Palm oil exports has depreciated 10.81% to 1.08 million tonnes in February from 1.21 million tonnes in January, according to the Malaysian Palm Oil Board.
However, the fall in exports has been partially mitigated by lower production yields as a result of trees going through its resting period and the haze and El-Nino, which happened in late third quarter of 2019.
AllianceDBS also believed that “the current crisis is different from the past as palm oil demand does not typically fall during a recession.” Palm oil is an essential food product and its projected fall in demand is mainly due to current movement restrictions globally due to Covid-19.
“Despite our long-term positive view on crude palm oil (CPO) prices, we believe that the threat of a prolonged Covid-19 outbreak could derail CPO’s recovery in the near term as continued movement restrictions would keep exports lower for longer, ” it added.

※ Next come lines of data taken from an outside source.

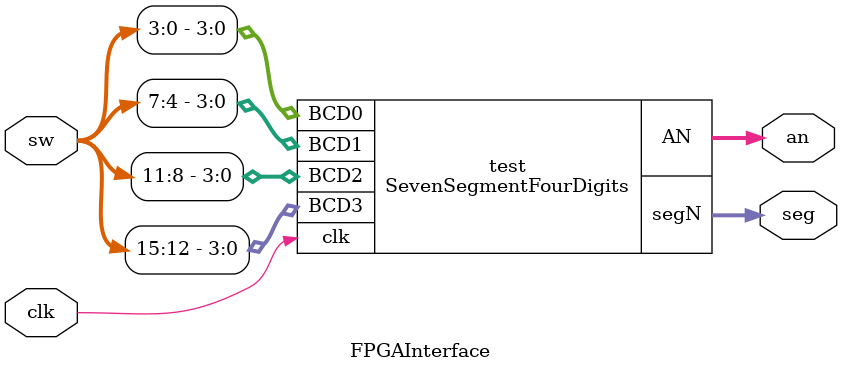
<source format=v>
`timescale 1ns / 1ps


module BCDtoSevenSegment(
    input [3:0] BCD,
    output [6:0] segN
    );
   reg [6:0] segN;
   
   always @(BCD) // checks with side to light up and show the number
   begin
    if(BCD == 0)
      segN = 7'b1000000;
    else if(BCD == 1)
      segN = 7'b1111001;
    else if(BCD == 2)
      segN = 7'b0100100;
    else if(BCD == 3)
      segN = 7'b0110000;
    else if(BCD == 4)
      segN = 7'b0011001;
    else if(BCD == 5)
      segN = 7'b0010010;
    else if(BCD == 6)
      segN = 7'b0000010;
    else if(BCD == 7)
      segN = 7'b1111000;
    else if(BCD == 8)
      segN = 7'b0000000;
    else if(BCD == 9)
      segN = 7'b0010000;
    else
      segN = 7'b0001001; // this 7 bits output and 'X' 
   end 
endmodule

module BCDtoSevenSegment_testbench;
    wire [6:0] segN;
    reg [3:0] BCD;
    BCDtoSevenSegment test(BCD,segN);
    initial begin
    BCD = 0;
    #10;
    BCD = 1;
    #10;
    BCD = 2;
    #10;
    BCD = 3;
    #10;
    BCD = 4;
    #10;
    BCD = 5;
    #10;
    BCD = 6;
    #10;
    BCD = 7;
    #10;
    BCD = 8;
    #10;
    BCD = 9;
    #10;
    BCD = 13;
    #10;
    
    end
endmodule

module DigitController(clk, AN);
    parameter numDigits = 4; // can be change to any number of digits also the refreshRate 
    parameter refreshRate_ms = 10;
    input clk;
    output [numDigits-1:0] AN;
    
    reg [26:0] count0 = 0;
    reg [1:0] activeDigit = 0;
    
    assign AN = (activeDigit == 0)?4'b1110: // check condition of the clock to see in which case the active digit is changing.
        (activeDigit == 1)?4'b1101:
        (activeDigit == 2)?4'b1011:
            4'b0111;
    
    always @(posedge(clk))
    begin
       if(count0 == (100000*refreshRate_ms)/numDigits)
        begin
         count0 <= 0;
         case(activeDigit)
          0:activeDigit <= 1;
          1:activeDigit <= 2;
          2:activeDigit <= 3;
          default:activeDigit <= 0;
         endcase
        end
       else
        begin
         count0 <= count0 + 1;
        end
    end
endmodule
module DigitController_testbench;
    reg clk = 0;
    wire [3:0] AN;
    
    integer i;
    
    DigitController test(clk,AN); // to see the output in a simulation ( check if the code DigitController is working
    initial begin
        for (i = 0; i <10000; i = i + 1)
        begin
        clk = ~clk;
        #10;
        end
    end
endmodule

module SevenSegmentFourDigits(
    input clk,
    input [3:0] BCD0,
    input [3:0] BCD1,
    input [3:0] BCD2,
    input [3:0] BCD3,
    output [3:0] AN,
    output [6:0] segN);
   
    reg [3:0] BCD;
        
    BCDtoSevenSegment mybcd(BCD,segN);
    DigitController myDG(clk,AN);
    

    always @(*)
    begin
        if(AN == 4'b1110)
            BCD = BCD0;
        else if(AN == 4'b1101)
            BCD = BCD1;
        else if(AN == 4'b1011)
            BCD = BCD2;
        else
            BCD = BCD3;
    end    
endmodule
module FPGAInterface(an,seg,clk,sw);
 
  output [3:0] an;
  output [6:0] seg;
  input clk;
  input [15:0] sw;
  
  SevenSegmentFourDigits test(clk,{sw[3],sw[2],sw[1],sw[0]},{sw[7],sw[6],sw[5],sw[4]},{sw[11],sw[10],sw[9],sw[8]},{sw[15],sw[14],sw[13],sw[12]},{an[3],an[2],an[1],an[0]},{seg[6],seg[5],seg[4],seg[3],seg[2],seg[1],seg[0]});
  
endmodule


</source>
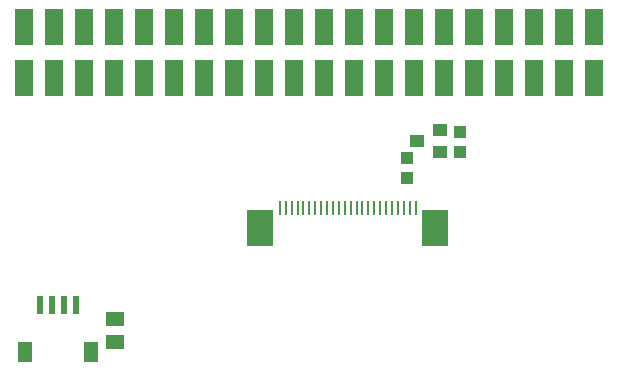
<source format=gbr>
G04 EAGLE Gerber RS-274X export*
G75*
%MOMM*%
%FSLAX34Y34*%
%LPD*%
%INSolderpaste Bottom*%
%IPPOS*%
%AMOC8*
5,1,8,0,0,1.08239X$1,22.5*%
G01*
%ADD10R,1.524000X3.048000*%
%ADD11R,1.200000X1.000000*%
%ADD12R,1.000000X1.075000*%
%ADD13R,0.280000X1.250000*%
%ADD14R,2.300000X3.100000*%
%ADD15R,0.600000X1.550000*%
%ADD16R,1.200000X1.800000*%
%ADD17R,1.500000X1.240000*%


D10*
X83950Y243394D03*
X83950Y286574D03*
X109350Y243394D03*
X109350Y286574D03*
X134750Y286574D03*
X134750Y243394D03*
X160150Y286574D03*
X160150Y243394D03*
X185550Y286574D03*
X185550Y243394D03*
X210950Y286574D03*
X210950Y243394D03*
X236350Y286574D03*
X236350Y243394D03*
X261750Y286574D03*
X261750Y243394D03*
X287150Y286574D03*
X287150Y243394D03*
X312550Y286574D03*
X312550Y243394D03*
X337950Y286574D03*
X337950Y243394D03*
X363350Y286574D03*
X363350Y243394D03*
X388750Y286574D03*
X388750Y243394D03*
X414150Y286574D03*
X414150Y243394D03*
X439550Y286574D03*
X439550Y243394D03*
X464950Y286574D03*
X464950Y243394D03*
X490350Y286574D03*
X490350Y243394D03*
X515750Y286574D03*
X515750Y243394D03*
X541150Y286574D03*
X541150Y243394D03*
X566550Y286574D03*
X566550Y243394D03*
D11*
X416600Y189700D03*
X436600Y180200D03*
X436600Y199200D03*
D12*
X408350Y175180D03*
X408350Y158180D03*
D13*
X300770Y132700D03*
X305770Y132700D03*
X310770Y132700D03*
X315770Y132700D03*
X320770Y132700D03*
X325770Y132700D03*
X330770Y132700D03*
X335770Y132700D03*
X340770Y132700D03*
X345770Y132700D03*
X350770Y132700D03*
X355770Y132700D03*
X360770Y132700D03*
X365770Y132700D03*
X370770Y132700D03*
X375770Y132700D03*
X380770Y132700D03*
X385770Y132700D03*
X390770Y132700D03*
X395770Y132700D03*
X400770Y132700D03*
X405770Y132700D03*
X410770Y132700D03*
X415770Y132700D03*
D14*
X432470Y116140D03*
X284070Y116140D03*
D12*
X453390Y180730D03*
X453390Y197730D03*
D15*
X118030Y50540D03*
X108030Y50540D03*
X128030Y50540D03*
X98030Y50540D03*
D16*
X141030Y11540D03*
X85030Y11540D03*
D17*
X161290Y19710D03*
X161290Y38710D03*
M02*

</source>
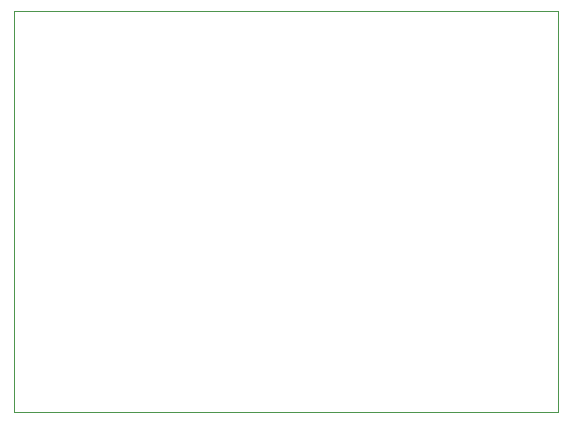
<source format=gm1>
G04 #@! TF.GenerationSoftware,KiCad,Pcbnew,5.1.2*
G04 #@! TF.CreationDate,2019-05-29T15:55:21-05:00*
G04 #@! TF.ProjectId,VaneController,56616e65-436f-46e7-9472-6f6c6c65722e,rev?*
G04 #@! TF.SameCoordinates,Original*
G04 #@! TF.FileFunction,Profile,NP*
%FSLAX46Y46*%
G04 Gerber Fmt 4.6, Leading zero omitted, Abs format (unit mm)*
G04 Created by KiCad (PCBNEW 5.1.2) date 2019-05-29 15:55:21*
%MOMM*%
%LPD*%
G04 APERTURE LIST*
%ADD10C,0.100000*%
G04 APERTURE END LIST*
D10*
X148400000Y-75000000D02*
X148400000Y-49200000D01*
X194400000Y-75000000D02*
X148400000Y-75000000D01*
X194400000Y-41000000D02*
X194400000Y-75000000D01*
X148400000Y-41000000D02*
X194400000Y-41000000D01*
X148400000Y-49200000D02*
X148400000Y-41000000D01*
M02*

</source>
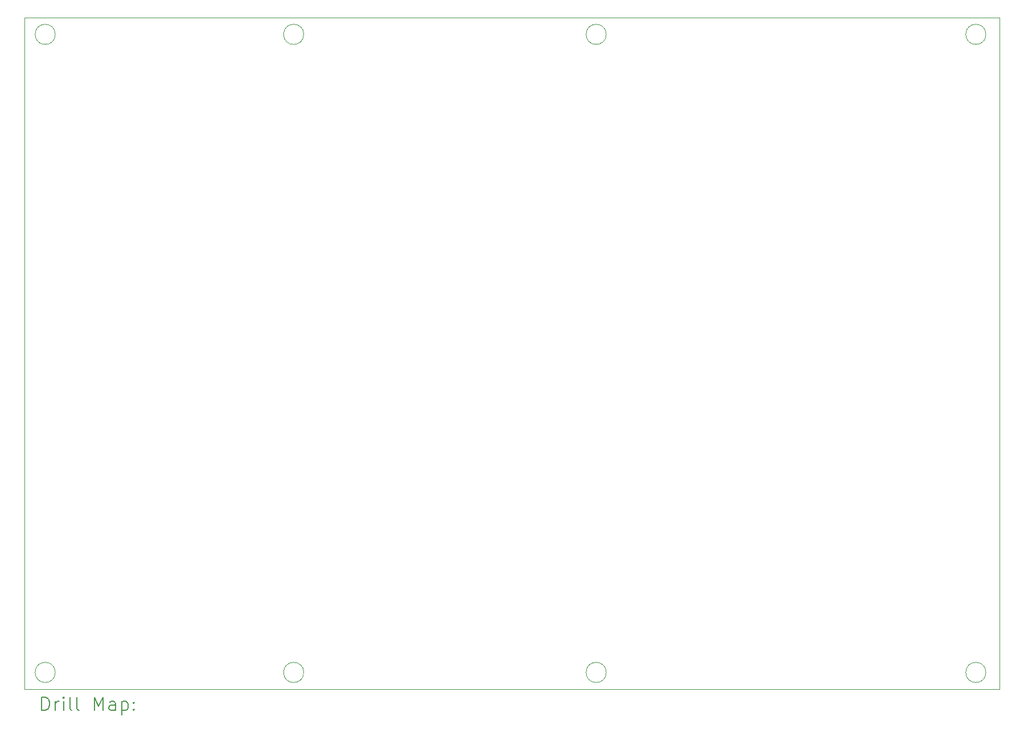
<source format=gbr>
%TF.GenerationSoftware,KiCad,Pcbnew,6.0.8*%
%TF.CreationDate,2022-10-19T16:48:47+03:00*%
%TF.ProjectId,keypad,6b657970-6164-42e6-9b69-6361645f7063,B*%
%TF.SameCoordinates,Original*%
%TF.FileFunction,Drillmap*%
%TF.FilePolarity,Positive*%
%FSLAX45Y45*%
G04 Gerber Fmt 4.5, Leading zero omitted, Abs format (unit mm)*
G04 Created by KiCad (PCBNEW 6.0.8) date 2022-10-19 16:48:47*
%MOMM*%
%LPD*%
G01*
G04 APERTURE LIST*
%ADD10C,0.100000*%
%ADD11C,0.200000*%
G04 APERTURE END LIST*
D10*
X16734000Y-4640400D02*
G75*
G03*
X16734000Y-4640400I-150000J0D01*
G01*
X8538800Y-4640400D02*
G75*
G03*
X8538800Y-4640400I-150000J0D01*
G01*
X8084000Y-4390400D02*
X22584000Y-4390400D01*
X22584000Y-4390400D02*
X22584000Y-14390400D01*
X22584000Y-14390400D02*
X8084000Y-14390400D01*
X8084000Y-14390400D02*
X8084000Y-4390400D01*
X22381800Y-14140400D02*
G75*
G03*
X22381800Y-14140400I-150000J0D01*
G01*
X16734000Y-14140400D02*
G75*
G03*
X16734000Y-14140400I-150000J0D01*
G01*
X8538800Y-14140400D02*
G75*
G03*
X8538800Y-14140400I-150000J0D01*
G01*
X12234000Y-4640400D02*
G75*
G03*
X12234000Y-4640400I-150000J0D01*
G01*
X22381800Y-4640400D02*
G75*
G03*
X22381800Y-4640400I-150000J0D01*
G01*
X12234000Y-14140400D02*
G75*
G03*
X12234000Y-14140400I-150000J0D01*
G01*
D11*
X8336619Y-14705876D02*
X8336619Y-14505876D01*
X8384238Y-14505876D01*
X8412810Y-14515400D01*
X8431857Y-14534448D01*
X8441381Y-14553495D01*
X8450905Y-14591590D01*
X8450905Y-14620162D01*
X8441381Y-14658257D01*
X8431857Y-14677305D01*
X8412810Y-14696352D01*
X8384238Y-14705876D01*
X8336619Y-14705876D01*
X8536619Y-14705876D02*
X8536619Y-14572543D01*
X8536619Y-14610638D02*
X8546143Y-14591590D01*
X8555667Y-14582067D01*
X8574714Y-14572543D01*
X8593762Y-14572543D01*
X8660429Y-14705876D02*
X8660429Y-14572543D01*
X8660429Y-14505876D02*
X8650905Y-14515400D01*
X8660429Y-14524924D01*
X8669952Y-14515400D01*
X8660429Y-14505876D01*
X8660429Y-14524924D01*
X8784238Y-14705876D02*
X8765190Y-14696352D01*
X8755667Y-14677305D01*
X8755667Y-14505876D01*
X8889000Y-14705876D02*
X8869952Y-14696352D01*
X8860429Y-14677305D01*
X8860429Y-14505876D01*
X9117571Y-14705876D02*
X9117571Y-14505876D01*
X9184238Y-14648733D01*
X9250905Y-14505876D01*
X9250905Y-14705876D01*
X9431857Y-14705876D02*
X9431857Y-14601114D01*
X9422333Y-14582067D01*
X9403286Y-14572543D01*
X9365190Y-14572543D01*
X9346143Y-14582067D01*
X9431857Y-14696352D02*
X9412810Y-14705876D01*
X9365190Y-14705876D01*
X9346143Y-14696352D01*
X9336619Y-14677305D01*
X9336619Y-14658257D01*
X9346143Y-14639209D01*
X9365190Y-14629686D01*
X9412810Y-14629686D01*
X9431857Y-14620162D01*
X9527095Y-14572543D02*
X9527095Y-14772543D01*
X9527095Y-14582067D02*
X9546143Y-14572543D01*
X9584238Y-14572543D01*
X9603286Y-14582067D01*
X9612810Y-14591590D01*
X9622333Y-14610638D01*
X9622333Y-14667781D01*
X9612810Y-14686828D01*
X9603286Y-14696352D01*
X9584238Y-14705876D01*
X9546143Y-14705876D01*
X9527095Y-14696352D01*
X9708048Y-14686828D02*
X9717571Y-14696352D01*
X9708048Y-14705876D01*
X9698524Y-14696352D01*
X9708048Y-14686828D01*
X9708048Y-14705876D01*
X9708048Y-14582067D02*
X9717571Y-14591590D01*
X9708048Y-14601114D01*
X9698524Y-14591590D01*
X9708048Y-14582067D01*
X9708048Y-14601114D01*
M02*

</source>
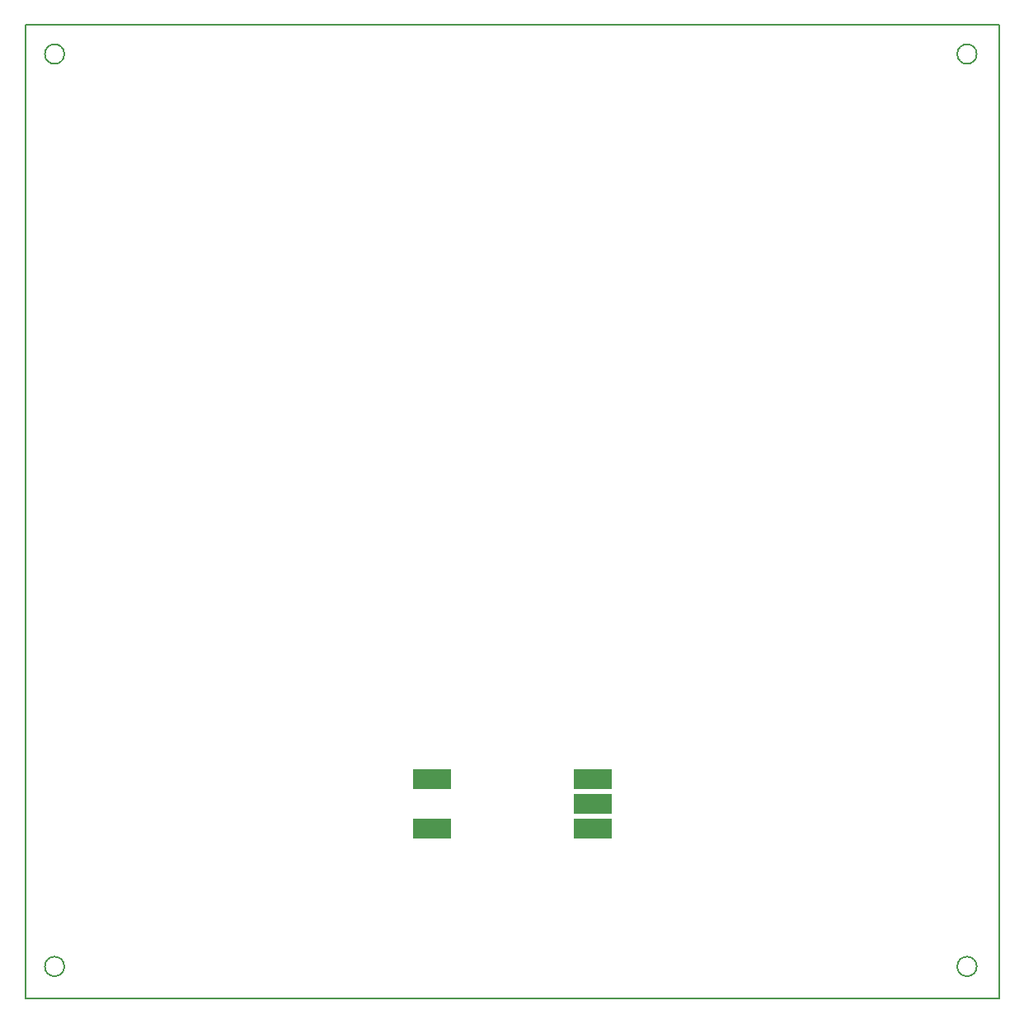
<source format=gbr>
%TF.GenerationSoftware,KiCad,Pcbnew,(5.0.0)*%
%TF.CreationDate,2020-03-23T14:18:08+01:00*%
%TF.ProjectId,Schaltplan_Modul1,536368616C74706C616E5F4D6F64756C,rev?*%
%TF.SameCoordinates,Original*%
%TF.FileFunction,Paste,Bot*%
%TF.FilePolarity,Positive*%
%FSLAX46Y46*%
G04 Gerber Fmt 4.6, Leading zero omitted, Abs format (unit mm)*
G04 Created by KiCad (PCBNEW (5.0.0)) date 03/23/20 14:18:08*
%MOMM*%
%LPD*%
G01*
G04 APERTURE LIST*
%ADD10C,0.200000*%
%ADD11R,4.000000X2.000000*%
G04 APERTURE END LIST*
D10*
X197695000Y-146695000D02*
G75*
G03X197695000Y-146695000I-1000000J0D01*
G01*
X197695000Y-53000000D02*
G75*
G03X197695000Y-53000000I-1000000J0D01*
G01*
X104000000Y-53000000D02*
G75*
G03X104000000Y-53000000I-1000000J0D01*
G01*
X104000000Y-146695000D02*
G75*
G03X104000000Y-146695000I-1000000J0D01*
G01*
X100000000Y-150000000D02*
X200000000Y-150000000D01*
X100000000Y-50000000D02*
X100000000Y-150000000D01*
X200000000Y-50000000D02*
X200000000Y-150000000D01*
X100000000Y-50000000D02*
X200000000Y-50000000D01*
D11*
%TO.C,R_POT1*%
X141750000Y-132500000D03*
X141750000Y-127500000D03*
X158250000Y-132500000D03*
X158250000Y-130000000D03*
X158250000Y-127500000D03*
%TD*%
M02*

</source>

On the restricted movement order by the government, the research unit expected it to have a minimal impact on plantation players.
The National Security Council has issued a notice that the plantation sector is considered as an essential service and will continue to operate without disruptions.
AllianceDBS said: “We expect a V-shaped recovery for palm oil prices when the virus dissipates as palm oil supply is expected to remain constant.”
On another note, the current weak crude oil prices would continue to be a drag on CPO prices, said the research unit.
This could pose a huge risk on the biodiesel mandate by Malaysia and Indonesia as the palm oil-gas oil spread is widening making palm oil currently not financially feasible to be used as an feedstock for biofuel.